Much like coralroot, I was intrigued by these colourful flowers that grew in the shade of the forest. I don’t remember exactly when I first saw one of these flowers, but I could immediately see it was unlike any other flower I’d ever seen. Varying from creamy-yellow to salmon-pink in colour, this tiny flower unfurls directly on the forest floor, starting out as a tiny coloured bump before growing up and straightening out to a full height of about 30 cm. Like coralroot, there’s not a hint of green anywhere. They sometimes grow alone, but more often in small groups, two or three, maybe half-a-dozen. Since then I’ve found a place where it grows in profusion, and the trail becomes one of the slowest half-miles I’ll ever walk 🙂
So keep your eyes open – they’re picky about where they grow, but when they find a place they like, they can spread out and colonize the area.

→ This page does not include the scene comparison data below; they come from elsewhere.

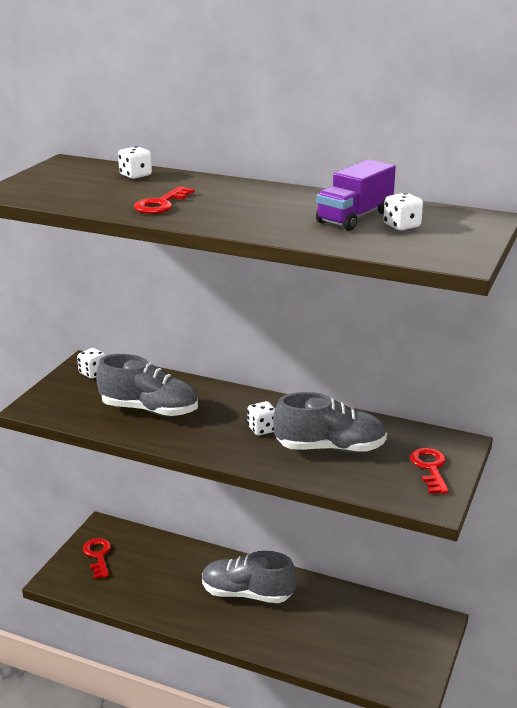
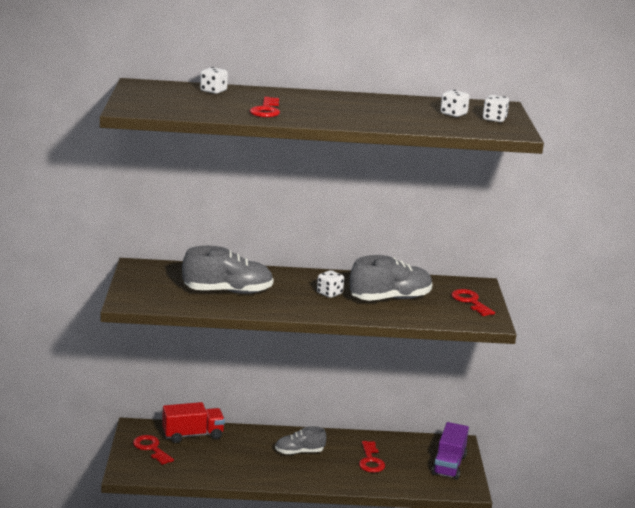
camera: 25 degrees left, 5 degrees down
(93, 373) = (153, 272): white dice -> white dice (494, 119)
(150, 547) = (193, 435): none -> red truck
(247, 594) = (299, 452): grey shoe -> grey shoe, size x0.61
(320, 623) = (370, 460): none -> red key
(354, 217) = (415, 111): purple truck -> purple truck (449, 465)

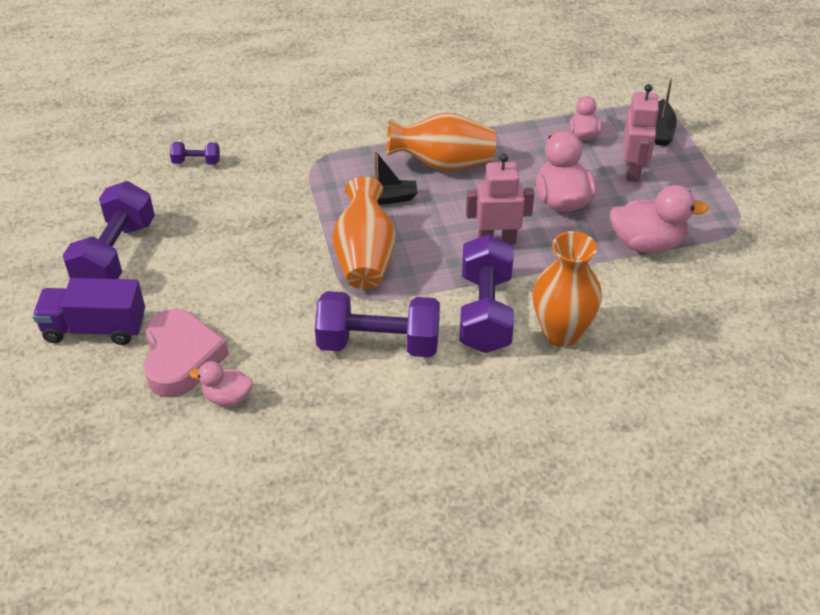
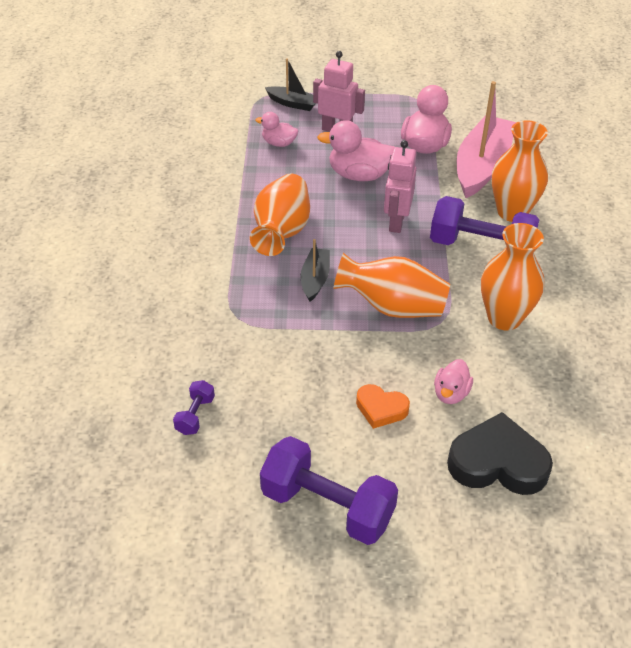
camera: 75 degrees left, 0 degrees up
(95, 328) = (440, 535): purple truck -> none
(181, 358) = (497, 462): pink heart -> black heart
(227, 397) = (554, 433): pink duck -> pink duck (451, 393)
(229, 270) = (381, 409): none -> orange heart
(378, 343) = (504, 318): purple dumbbell -> orange vase
(635, 297) = (482, 166): none -> pink boat

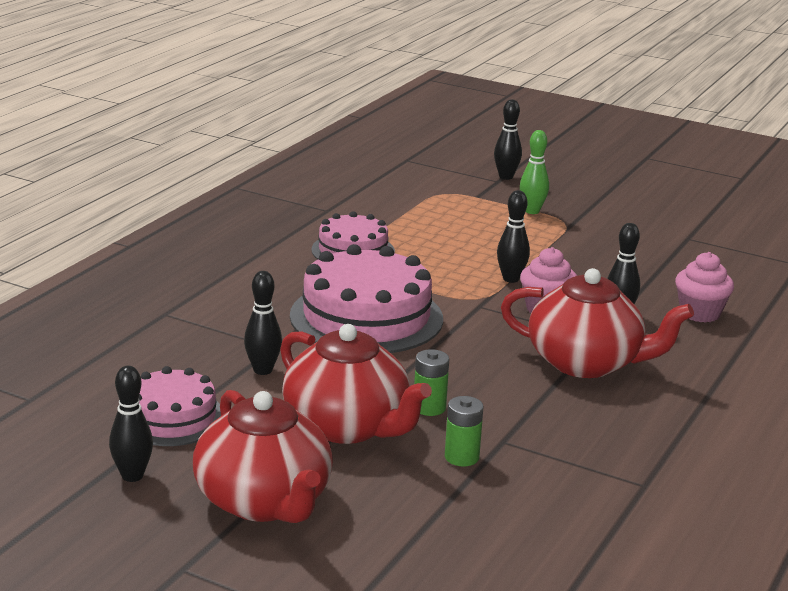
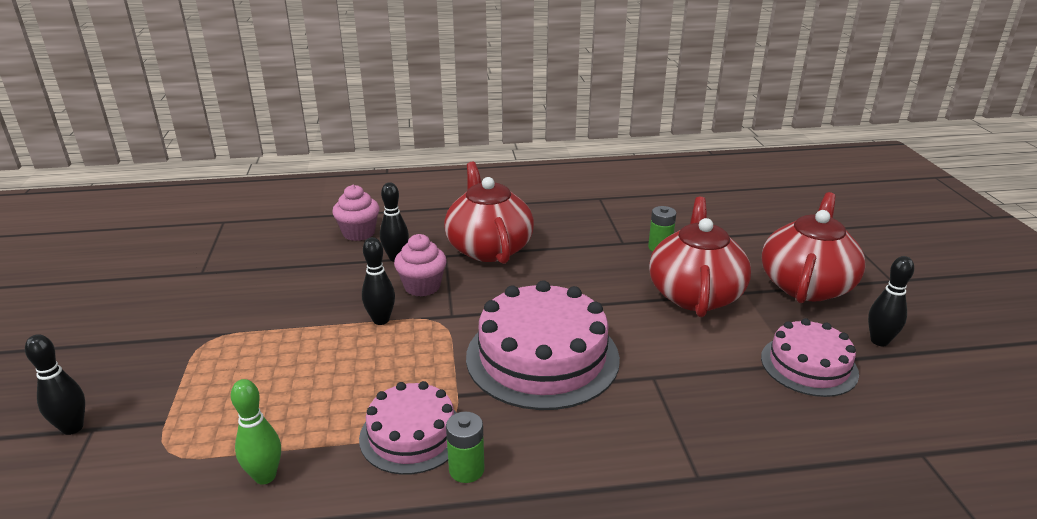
camera: 125 degrees left, 5 degrees up
(263, 370) = (692, 362): black bowling pin -> none
(429, 407) = (627, 277): green battery -> green battery (466, 469)
(532, 211) = (190, 368): green bowling pin -> green bowling pin (265, 476)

Busy on the suspension bridge at the Sea to Sky gondola. Hiked the Sea to Summit trail yesterday in search of beer. We found some but there must be easier ways… 😁🍺
There are a couple of superb viewpoints along this trail but the best is undoubtedly from the patio at the gondola station. The clear view up the valley towards the Sky Pilot group is stunningly dramatic, and the suspension bridge in the foreground adds a bit of interest too, rather than just a valley full of green trees.
Best of all, you can sit and enjoy this view with a well-earned cold beer in hand!